United Nation Human Rights condemned Taheri's imprisonment many times in its reports during his arrest period.

==== Release and exile ====
Taheri, in a letter to the Iranian president on January 13, 2019, called for the removal of his Iranian citizenship in protest against injustice.

In April 2019, he was released after seven and a half years of his last arrest. After his release, he left Iran and sought and was subsequently granted asylum in Canada on March 8, 2020.

=== Family ===
Taheri is married and the couple has two children. Taheri' mother, Ezat Taheri, and sister, Azardokht Taheri, are based in Canada.

== Awards and honors ==
In March 2011, he received honorary doctorate degree from the president of the University of Traditional Medicine of Armenia for founding, the Iranian complementary medicine, Faradarmani.

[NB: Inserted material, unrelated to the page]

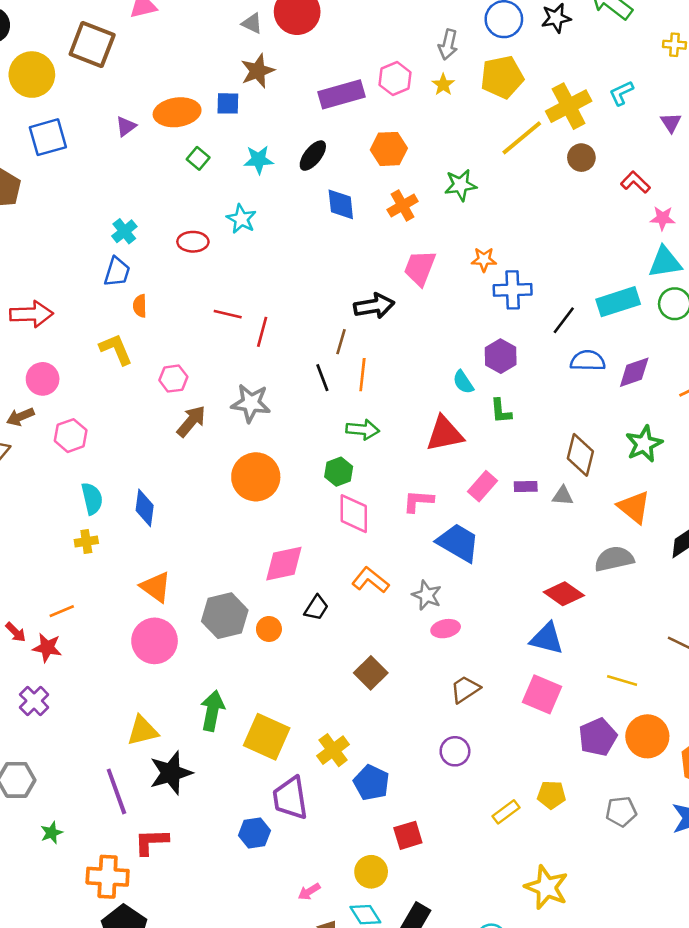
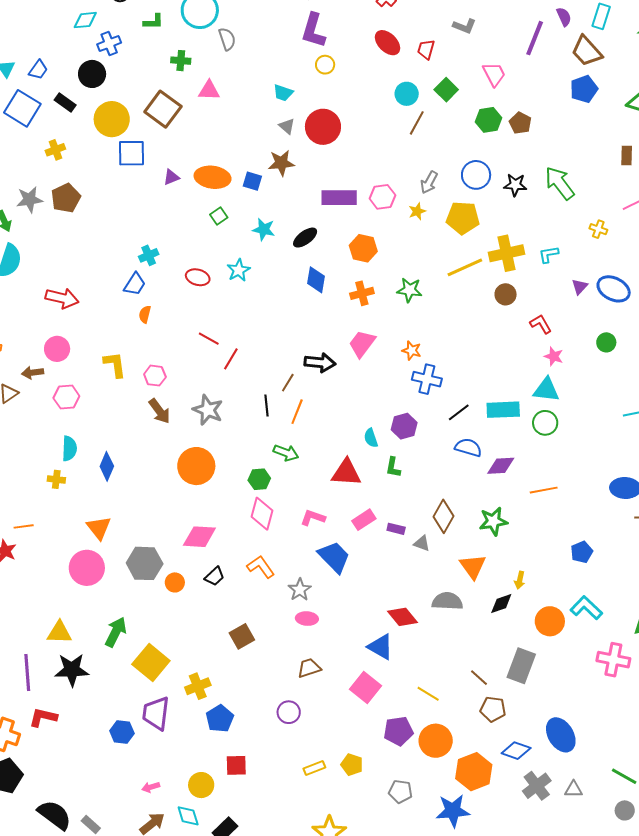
blue square: (48, 137) -> (131, 153), moved
yellow L-shape: (116, 349) -> (115, 365), moved
brown arrow: (191, 421) -> (159, 411), turned 88

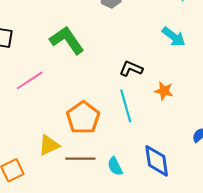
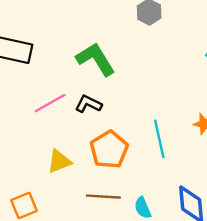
black L-shape: (131, 69) -> (88, 104), moved
yellow triangle: (49, 145) -> (59, 161), moved

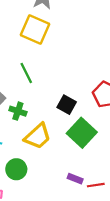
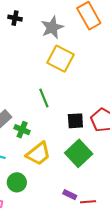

He claims he has also received gold medals and certificates by alternative medicine institutes from Belgium, Romania, Russia, and South Korea for his work and research.

== Works ==
Taheri has written dozens of books and more than twenty-five articles on his research work. Several of them were published in Iran with permission from the Ministry of Culture and Islamic Guidance, Iran. Some of his books have also been published in Armenia.

His books are widely read in Iran. For example, his book, Ensan az Manzari Digar (Human from Another Outlook), which is considered the founding text of Erfan-e-Halgheh, became a best-seller in Iran and went into eight imprints, a total of 90,000 prints between 2007 and 2009.

- Taheri, Mohammad Ali (2006). Cosmic mysticism (ring) (in Persian)
- Taheri, Mohammad Ali (2007). Man, from another perspective (in Persian)
- Taheri, Mohammad Ali (2010). The relationship between ethics and mysticism (in Persian)
- Taheri, Mohammad Ali (2011). Man and knowledge (in Persian)
- Taheri, Mohammad Ali (2011). "Erfan Keyhani (Halgheh) (Persian edition): Second Edition"
- Taheri, Mohammad Ali (2011). "Human from another outlook"
- Taheri, Mohammad Ali (2011). "Human Insight"
- Taheri, Mohammad Ali (2011). "Nonorganic Viruses"
- Taheri, Mohammad Ali (2013). "Halqeh Mysticism (Inter-universal Mysticism, Vol. 1)"
- Taheri, Mohammad Ali (2013). "Human Worldview"
- Taheri, Mohammad Ali (2013). "Non-organic beings"
- Taheri, Mohammad Ali (2013). "Psymentology (Volume 1)"

== Critics ==
Having no scientific qualifications, writing in alternative or self published journals and presenting no serious scientific evidence for his theories have got him called a charlatan.

Having been condemned for illegal practice of medicine, fraud, and misrepresentation of academic credentials, his theories are regarded by the scientific and sceptic community as pseudo-science and his alternative medicine as dangerous.